Data excerpts below:

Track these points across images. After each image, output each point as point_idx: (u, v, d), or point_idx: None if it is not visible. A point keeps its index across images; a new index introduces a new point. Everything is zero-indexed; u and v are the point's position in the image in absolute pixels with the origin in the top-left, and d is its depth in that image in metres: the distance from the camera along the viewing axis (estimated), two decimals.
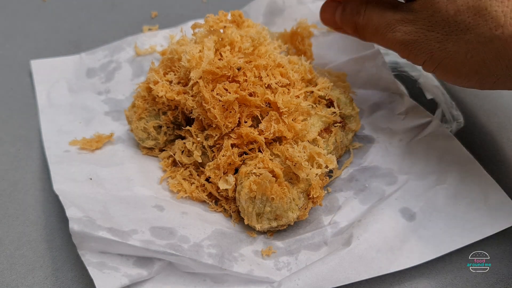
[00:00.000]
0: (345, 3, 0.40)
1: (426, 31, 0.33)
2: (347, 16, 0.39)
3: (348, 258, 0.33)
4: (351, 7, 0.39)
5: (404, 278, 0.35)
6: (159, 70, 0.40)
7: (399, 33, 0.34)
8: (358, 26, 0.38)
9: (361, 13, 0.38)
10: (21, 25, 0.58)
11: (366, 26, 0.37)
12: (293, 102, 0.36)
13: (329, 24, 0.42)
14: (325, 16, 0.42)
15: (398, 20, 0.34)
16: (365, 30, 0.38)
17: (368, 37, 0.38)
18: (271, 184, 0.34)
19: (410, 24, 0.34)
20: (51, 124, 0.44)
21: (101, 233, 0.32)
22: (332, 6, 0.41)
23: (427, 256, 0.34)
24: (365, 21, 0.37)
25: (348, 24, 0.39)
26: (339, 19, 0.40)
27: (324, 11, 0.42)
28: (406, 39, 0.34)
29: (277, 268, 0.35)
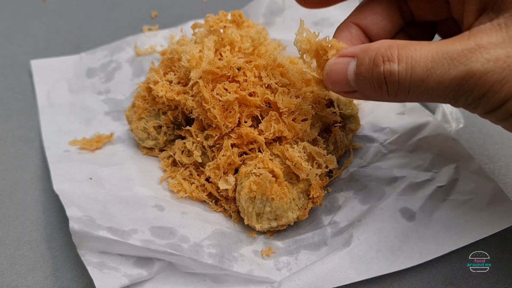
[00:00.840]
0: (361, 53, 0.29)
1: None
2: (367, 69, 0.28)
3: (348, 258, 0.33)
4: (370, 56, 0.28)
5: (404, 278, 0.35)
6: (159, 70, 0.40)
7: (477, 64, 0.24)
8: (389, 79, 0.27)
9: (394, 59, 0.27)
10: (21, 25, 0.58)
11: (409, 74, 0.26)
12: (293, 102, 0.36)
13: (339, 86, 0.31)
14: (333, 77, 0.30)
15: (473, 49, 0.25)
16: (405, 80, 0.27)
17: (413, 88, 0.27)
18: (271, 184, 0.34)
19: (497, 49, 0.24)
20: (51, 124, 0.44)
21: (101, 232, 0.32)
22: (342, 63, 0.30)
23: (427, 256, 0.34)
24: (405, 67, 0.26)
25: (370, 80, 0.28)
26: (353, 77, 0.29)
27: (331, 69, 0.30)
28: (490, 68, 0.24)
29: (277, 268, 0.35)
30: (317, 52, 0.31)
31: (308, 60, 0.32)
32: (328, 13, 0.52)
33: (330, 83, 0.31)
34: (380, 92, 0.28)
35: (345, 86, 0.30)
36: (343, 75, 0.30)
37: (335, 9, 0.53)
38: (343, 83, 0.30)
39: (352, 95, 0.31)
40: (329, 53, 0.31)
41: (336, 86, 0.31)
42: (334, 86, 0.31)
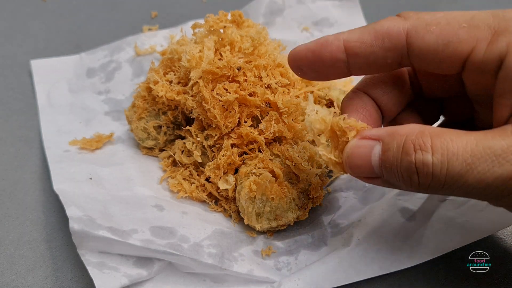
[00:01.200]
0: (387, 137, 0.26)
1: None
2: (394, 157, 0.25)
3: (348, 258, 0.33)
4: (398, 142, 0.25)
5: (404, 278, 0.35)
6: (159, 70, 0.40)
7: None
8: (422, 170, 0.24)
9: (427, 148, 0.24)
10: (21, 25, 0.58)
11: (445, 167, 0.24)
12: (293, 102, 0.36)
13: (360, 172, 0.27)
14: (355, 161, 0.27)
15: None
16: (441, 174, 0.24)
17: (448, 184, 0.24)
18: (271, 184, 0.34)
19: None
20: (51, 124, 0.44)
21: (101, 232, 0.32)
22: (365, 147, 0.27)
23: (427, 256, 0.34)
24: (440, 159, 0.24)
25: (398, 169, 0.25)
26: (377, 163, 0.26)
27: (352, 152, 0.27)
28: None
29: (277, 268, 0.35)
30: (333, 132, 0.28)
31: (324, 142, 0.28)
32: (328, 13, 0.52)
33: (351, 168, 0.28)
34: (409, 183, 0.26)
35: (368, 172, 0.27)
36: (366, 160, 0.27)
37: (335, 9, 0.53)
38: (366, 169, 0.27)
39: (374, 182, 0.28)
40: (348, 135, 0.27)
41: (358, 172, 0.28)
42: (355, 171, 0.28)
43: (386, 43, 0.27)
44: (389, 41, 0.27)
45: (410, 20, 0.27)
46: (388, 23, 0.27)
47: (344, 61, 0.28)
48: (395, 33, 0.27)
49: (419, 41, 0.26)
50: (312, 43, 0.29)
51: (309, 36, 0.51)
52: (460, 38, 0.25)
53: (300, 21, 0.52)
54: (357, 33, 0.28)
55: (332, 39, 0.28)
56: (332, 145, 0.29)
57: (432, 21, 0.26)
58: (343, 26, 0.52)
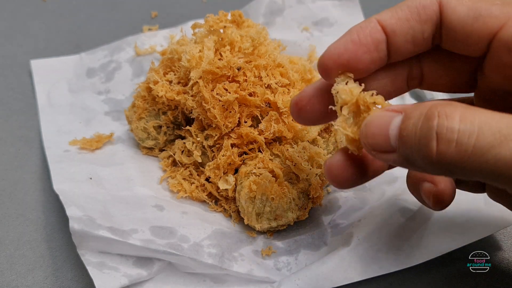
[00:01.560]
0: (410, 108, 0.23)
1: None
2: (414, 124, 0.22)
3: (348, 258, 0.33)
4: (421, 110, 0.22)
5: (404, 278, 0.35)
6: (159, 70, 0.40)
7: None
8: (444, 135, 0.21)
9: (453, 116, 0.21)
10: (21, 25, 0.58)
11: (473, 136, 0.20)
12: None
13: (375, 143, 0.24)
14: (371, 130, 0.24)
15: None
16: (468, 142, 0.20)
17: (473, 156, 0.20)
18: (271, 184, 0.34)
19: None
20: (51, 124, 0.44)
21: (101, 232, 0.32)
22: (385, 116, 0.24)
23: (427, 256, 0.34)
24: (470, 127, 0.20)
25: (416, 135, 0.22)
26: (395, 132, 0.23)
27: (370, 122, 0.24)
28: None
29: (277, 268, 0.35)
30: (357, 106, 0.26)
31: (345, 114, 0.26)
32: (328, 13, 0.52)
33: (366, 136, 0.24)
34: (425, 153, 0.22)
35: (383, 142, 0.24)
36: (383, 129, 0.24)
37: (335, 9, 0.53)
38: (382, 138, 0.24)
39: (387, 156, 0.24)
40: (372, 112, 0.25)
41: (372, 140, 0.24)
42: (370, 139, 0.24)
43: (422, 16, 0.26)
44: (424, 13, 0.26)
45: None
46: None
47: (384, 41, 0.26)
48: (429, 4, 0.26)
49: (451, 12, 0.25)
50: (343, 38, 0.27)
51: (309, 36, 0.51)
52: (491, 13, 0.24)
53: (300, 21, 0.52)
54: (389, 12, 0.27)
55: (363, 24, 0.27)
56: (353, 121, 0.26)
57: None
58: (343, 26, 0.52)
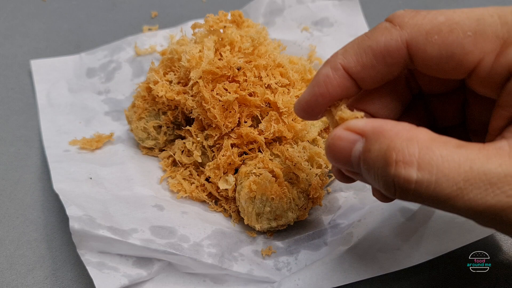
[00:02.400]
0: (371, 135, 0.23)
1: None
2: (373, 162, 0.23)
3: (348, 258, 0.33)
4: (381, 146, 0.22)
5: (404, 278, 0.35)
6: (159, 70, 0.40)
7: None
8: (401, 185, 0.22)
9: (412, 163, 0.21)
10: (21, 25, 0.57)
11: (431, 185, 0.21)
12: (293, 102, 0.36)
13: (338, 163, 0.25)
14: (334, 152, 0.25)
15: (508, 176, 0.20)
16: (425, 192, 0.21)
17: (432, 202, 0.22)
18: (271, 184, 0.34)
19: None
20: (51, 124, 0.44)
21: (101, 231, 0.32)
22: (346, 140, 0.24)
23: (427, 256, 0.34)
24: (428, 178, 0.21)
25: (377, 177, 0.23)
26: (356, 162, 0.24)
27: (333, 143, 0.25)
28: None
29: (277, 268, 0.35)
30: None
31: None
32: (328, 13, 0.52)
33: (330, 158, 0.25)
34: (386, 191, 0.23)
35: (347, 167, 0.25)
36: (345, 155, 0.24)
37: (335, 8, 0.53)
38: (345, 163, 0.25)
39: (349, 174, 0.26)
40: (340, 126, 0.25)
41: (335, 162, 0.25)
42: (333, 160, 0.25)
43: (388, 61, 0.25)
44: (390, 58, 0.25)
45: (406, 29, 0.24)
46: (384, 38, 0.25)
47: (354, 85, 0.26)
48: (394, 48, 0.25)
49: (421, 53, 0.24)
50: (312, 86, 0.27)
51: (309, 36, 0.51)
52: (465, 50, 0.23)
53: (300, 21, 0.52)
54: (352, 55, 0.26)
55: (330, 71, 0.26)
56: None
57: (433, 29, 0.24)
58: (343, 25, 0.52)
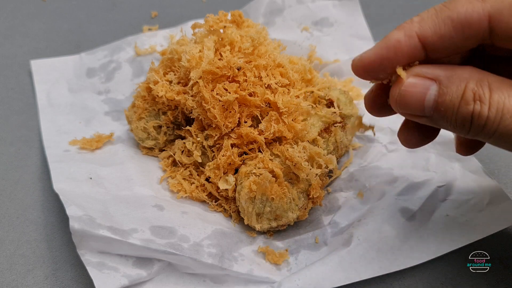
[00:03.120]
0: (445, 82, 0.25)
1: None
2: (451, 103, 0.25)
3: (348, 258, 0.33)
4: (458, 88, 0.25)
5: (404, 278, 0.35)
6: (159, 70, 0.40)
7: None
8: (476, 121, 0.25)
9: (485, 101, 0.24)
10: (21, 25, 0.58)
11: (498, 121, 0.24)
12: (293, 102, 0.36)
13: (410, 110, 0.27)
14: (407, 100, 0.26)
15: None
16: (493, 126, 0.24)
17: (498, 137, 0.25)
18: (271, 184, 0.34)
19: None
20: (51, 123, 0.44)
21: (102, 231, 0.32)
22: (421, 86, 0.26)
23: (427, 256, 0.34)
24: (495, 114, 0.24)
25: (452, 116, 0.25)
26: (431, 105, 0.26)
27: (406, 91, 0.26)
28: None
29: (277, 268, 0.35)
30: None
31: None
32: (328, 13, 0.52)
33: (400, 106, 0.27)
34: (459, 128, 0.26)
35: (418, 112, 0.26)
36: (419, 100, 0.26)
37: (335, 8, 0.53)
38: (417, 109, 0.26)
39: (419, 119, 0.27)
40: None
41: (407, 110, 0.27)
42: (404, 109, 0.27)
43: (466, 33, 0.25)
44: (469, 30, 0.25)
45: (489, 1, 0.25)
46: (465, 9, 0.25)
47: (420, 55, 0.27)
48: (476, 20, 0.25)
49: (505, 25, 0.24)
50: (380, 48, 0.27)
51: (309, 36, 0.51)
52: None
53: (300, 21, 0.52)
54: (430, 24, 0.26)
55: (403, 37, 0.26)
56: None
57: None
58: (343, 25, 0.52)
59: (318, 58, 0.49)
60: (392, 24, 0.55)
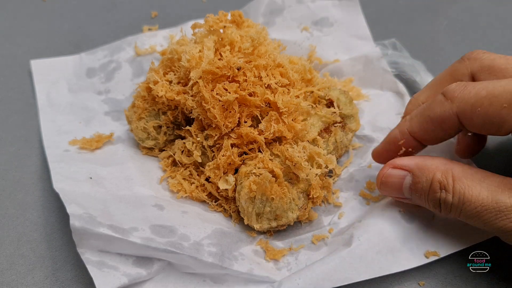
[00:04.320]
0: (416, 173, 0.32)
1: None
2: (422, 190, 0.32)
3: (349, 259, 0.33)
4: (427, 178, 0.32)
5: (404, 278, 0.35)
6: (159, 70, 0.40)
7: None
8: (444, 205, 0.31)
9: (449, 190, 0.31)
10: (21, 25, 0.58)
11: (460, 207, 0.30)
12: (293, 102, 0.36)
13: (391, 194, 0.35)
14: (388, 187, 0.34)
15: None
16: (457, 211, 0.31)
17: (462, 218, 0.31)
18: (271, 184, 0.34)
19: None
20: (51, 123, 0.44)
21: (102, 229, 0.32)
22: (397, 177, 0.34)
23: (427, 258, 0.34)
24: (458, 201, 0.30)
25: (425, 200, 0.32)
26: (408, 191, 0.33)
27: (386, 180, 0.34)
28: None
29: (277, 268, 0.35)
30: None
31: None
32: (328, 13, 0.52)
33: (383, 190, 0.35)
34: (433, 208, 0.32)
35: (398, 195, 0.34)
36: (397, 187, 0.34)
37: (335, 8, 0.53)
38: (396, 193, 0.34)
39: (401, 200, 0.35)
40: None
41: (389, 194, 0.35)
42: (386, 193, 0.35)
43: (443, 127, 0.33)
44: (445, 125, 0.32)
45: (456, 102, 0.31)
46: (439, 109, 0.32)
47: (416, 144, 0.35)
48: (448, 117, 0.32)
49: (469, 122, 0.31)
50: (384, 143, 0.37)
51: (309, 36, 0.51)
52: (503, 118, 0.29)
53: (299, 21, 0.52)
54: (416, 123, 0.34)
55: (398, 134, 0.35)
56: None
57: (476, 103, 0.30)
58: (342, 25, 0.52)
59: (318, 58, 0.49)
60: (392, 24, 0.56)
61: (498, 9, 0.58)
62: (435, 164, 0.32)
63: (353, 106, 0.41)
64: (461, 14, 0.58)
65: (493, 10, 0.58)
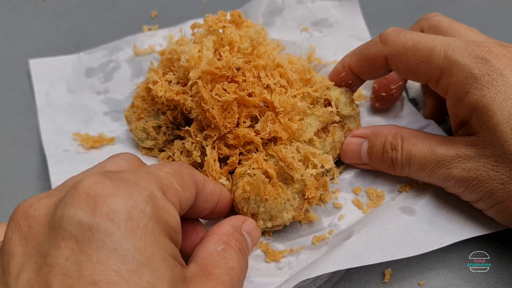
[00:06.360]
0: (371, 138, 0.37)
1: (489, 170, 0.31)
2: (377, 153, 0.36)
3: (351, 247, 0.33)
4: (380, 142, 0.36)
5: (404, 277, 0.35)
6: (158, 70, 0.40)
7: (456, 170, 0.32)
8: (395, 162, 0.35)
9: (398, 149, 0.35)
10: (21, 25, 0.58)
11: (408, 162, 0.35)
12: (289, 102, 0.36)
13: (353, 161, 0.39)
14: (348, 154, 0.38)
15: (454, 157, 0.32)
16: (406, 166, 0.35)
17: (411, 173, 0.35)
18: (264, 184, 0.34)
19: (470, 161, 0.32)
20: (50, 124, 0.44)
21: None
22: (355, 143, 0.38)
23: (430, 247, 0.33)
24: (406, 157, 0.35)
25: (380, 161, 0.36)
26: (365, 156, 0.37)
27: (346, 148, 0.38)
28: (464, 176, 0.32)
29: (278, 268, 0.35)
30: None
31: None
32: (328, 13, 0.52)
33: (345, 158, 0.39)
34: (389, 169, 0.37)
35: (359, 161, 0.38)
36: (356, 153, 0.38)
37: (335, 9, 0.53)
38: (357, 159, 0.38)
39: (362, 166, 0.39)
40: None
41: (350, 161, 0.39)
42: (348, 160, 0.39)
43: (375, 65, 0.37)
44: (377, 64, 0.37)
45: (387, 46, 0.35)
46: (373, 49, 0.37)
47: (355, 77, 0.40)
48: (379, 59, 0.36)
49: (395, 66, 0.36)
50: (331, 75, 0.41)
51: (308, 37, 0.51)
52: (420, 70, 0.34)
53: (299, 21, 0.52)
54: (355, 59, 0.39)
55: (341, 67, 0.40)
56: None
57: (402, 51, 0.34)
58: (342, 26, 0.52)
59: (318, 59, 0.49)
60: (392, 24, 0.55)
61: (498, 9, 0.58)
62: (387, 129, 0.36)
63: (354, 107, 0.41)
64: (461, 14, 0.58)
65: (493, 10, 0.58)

End of Data excerpts.

## Task to complete
Each line from the first line of the records through the line containing "14: (325, 16, 0.42)" must be reproduced exactly, with both ends included and all pictures omitted; nothing else belongs in the answer.

## Result for this exercise
Track these points across images. After each image, output each point as point_idx: (u, v, d), or point_idx: None if it is not visible. A point keeps its index across images; a new index introduces a new point. Everything is zero-indexed; u and v are the point's position in the image in absolute pixels with the origin in the top-left, and d is its depth in that image in metres: the distance from the camera along the viewing axis (estimated), two decimals.
[00:00.000]
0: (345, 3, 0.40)
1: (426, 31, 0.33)
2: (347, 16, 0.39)
3: (348, 258, 0.33)
4: (351, 7, 0.39)
5: (404, 278, 0.35)
6: (159, 70, 0.40)
7: (399, 33, 0.34)
8: (358, 26, 0.38)
9: (361, 13, 0.38)
10: (21, 25, 0.58)
11: (366, 26, 0.37)
12: (293, 102, 0.36)
13: (329, 24, 0.42)
14: (325, 16, 0.42)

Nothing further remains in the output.